For those of us who do decide to have children, and for the children themselves, we need to stop outsourcing our responsibilities to institutions that primarily function to separate children from the daily lives of adults. Certainly education, recreation, friendships, and broader communities are vitally important, and the quality of parenting and thinking about how we can do right by children and parents is not about the quantity of time spent together. It’s a reckoning with the fundamental vulnerability of children and, by extension, their parents who are engaged in the pursuit of raising them. As parents, we are reliant on things going right that are almost entirely out of our control, and yet, those are the most important things in our lives. This lasts for decades, until our children can fledge and our vigilance can lessen, although it will not go away completely.
Legitimizing the Choices of Nonparents
For nonparents, we need to recognize the legitimacy of their choice and the opportunities that nonparents have, both to be individuals in pursuit of their happiness, goals, and meaning, and to be interconnected on their own terms. This includes playing those community roles that benefit all of us. With this fuller understanding, all members of society including nonparents could be creating an environment that is supportive of kids and parents, particularly in understanding the vulnerability and lack of control both kids and parents have. This reasoning leads to supporting policy frameworks that give children and families the greatest access to resources for holistic well-being and growth, including physical safety, relational connectedness, intellectual independence, and self-efficacy. At the same time, we need to remove policy defaults that incentivize having children and we need to provide routes for meaning and prosperity to nonparents.

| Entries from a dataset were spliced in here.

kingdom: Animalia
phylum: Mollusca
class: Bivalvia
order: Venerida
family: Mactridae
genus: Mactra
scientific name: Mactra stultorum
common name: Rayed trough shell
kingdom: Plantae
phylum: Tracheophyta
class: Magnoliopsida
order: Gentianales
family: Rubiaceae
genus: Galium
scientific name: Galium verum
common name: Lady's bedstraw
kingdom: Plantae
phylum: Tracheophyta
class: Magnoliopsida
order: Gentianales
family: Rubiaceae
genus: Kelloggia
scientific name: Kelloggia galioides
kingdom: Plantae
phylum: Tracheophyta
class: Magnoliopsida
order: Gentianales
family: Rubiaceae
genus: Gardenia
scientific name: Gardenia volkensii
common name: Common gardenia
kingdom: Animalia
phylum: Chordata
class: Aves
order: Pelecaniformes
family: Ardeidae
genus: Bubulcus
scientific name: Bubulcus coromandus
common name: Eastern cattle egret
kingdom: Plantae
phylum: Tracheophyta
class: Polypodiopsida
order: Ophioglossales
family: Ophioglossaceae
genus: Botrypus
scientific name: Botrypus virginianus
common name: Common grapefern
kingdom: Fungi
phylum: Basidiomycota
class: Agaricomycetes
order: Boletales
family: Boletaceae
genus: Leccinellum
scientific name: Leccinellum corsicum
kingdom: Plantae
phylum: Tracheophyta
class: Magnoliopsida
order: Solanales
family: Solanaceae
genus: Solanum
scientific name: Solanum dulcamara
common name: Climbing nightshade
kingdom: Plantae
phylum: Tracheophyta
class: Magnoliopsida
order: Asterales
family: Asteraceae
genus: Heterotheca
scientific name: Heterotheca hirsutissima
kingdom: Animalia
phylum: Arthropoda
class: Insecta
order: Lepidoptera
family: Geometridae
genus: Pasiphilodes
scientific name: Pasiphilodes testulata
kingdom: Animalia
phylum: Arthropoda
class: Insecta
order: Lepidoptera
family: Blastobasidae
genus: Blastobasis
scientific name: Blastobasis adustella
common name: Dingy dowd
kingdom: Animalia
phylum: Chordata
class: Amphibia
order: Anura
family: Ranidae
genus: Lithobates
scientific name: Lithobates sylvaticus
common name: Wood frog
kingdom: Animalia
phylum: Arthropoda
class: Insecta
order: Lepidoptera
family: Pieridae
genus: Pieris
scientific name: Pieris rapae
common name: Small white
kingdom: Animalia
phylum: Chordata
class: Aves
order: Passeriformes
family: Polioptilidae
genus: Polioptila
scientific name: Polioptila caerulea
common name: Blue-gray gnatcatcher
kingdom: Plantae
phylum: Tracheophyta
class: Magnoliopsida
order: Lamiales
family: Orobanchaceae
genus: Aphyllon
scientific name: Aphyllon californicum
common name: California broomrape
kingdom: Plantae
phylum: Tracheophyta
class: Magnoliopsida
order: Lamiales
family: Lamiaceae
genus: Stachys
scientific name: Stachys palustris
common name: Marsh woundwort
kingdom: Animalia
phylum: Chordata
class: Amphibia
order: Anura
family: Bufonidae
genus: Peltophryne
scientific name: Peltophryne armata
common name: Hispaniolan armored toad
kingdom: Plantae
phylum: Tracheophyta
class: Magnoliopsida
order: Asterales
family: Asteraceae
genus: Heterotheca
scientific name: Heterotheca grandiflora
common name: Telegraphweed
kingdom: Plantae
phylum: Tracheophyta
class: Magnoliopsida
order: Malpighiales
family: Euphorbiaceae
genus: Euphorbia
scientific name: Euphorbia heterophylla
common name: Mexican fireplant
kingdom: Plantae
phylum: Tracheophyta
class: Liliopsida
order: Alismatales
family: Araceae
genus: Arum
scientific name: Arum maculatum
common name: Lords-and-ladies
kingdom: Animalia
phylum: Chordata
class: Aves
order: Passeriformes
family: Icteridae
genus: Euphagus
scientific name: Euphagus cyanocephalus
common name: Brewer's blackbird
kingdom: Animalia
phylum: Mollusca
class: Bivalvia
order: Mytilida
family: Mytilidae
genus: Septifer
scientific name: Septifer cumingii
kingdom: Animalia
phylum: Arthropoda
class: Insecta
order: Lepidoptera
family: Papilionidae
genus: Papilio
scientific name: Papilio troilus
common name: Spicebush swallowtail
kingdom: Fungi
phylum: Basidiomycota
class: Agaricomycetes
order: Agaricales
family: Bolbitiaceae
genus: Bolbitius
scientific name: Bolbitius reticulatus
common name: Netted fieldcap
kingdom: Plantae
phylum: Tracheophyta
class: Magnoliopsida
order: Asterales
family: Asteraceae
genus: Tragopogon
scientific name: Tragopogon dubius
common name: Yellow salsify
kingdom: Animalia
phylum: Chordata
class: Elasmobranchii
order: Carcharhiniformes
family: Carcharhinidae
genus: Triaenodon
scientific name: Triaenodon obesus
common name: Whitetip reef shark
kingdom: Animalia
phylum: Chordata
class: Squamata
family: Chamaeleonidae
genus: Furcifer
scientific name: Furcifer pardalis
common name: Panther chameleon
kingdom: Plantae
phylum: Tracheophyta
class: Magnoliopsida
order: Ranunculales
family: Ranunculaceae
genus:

In 1984, George Orwell wrote, “Nothing was your own except the few cubic centimeters inside your skull,” with the idea that one can find some solace in the privacy and the freedom of the internal life, no matter how authoritarian the external world becomes. This is not on offer once we become mothers. Leaving aside the literal changes and growth in the brain, which is a fascinating discussion on its own, a mother’s internal life always has multiple voices. Who we are has become inextricable from what we do, from the family system itself. This shift can manifest as a quiet din sometimes, or it can be very loud and very literal; it can be rich with novelty, awe, and emotional complexity, and it can enhance personal growth and self-awareness. We can pursue and achieve while our life is made better by having our children. But we must accept some truths, and sometimes in our lives those truths are visible and sitting in our living rooms, if we just take the time to look behind the artifice.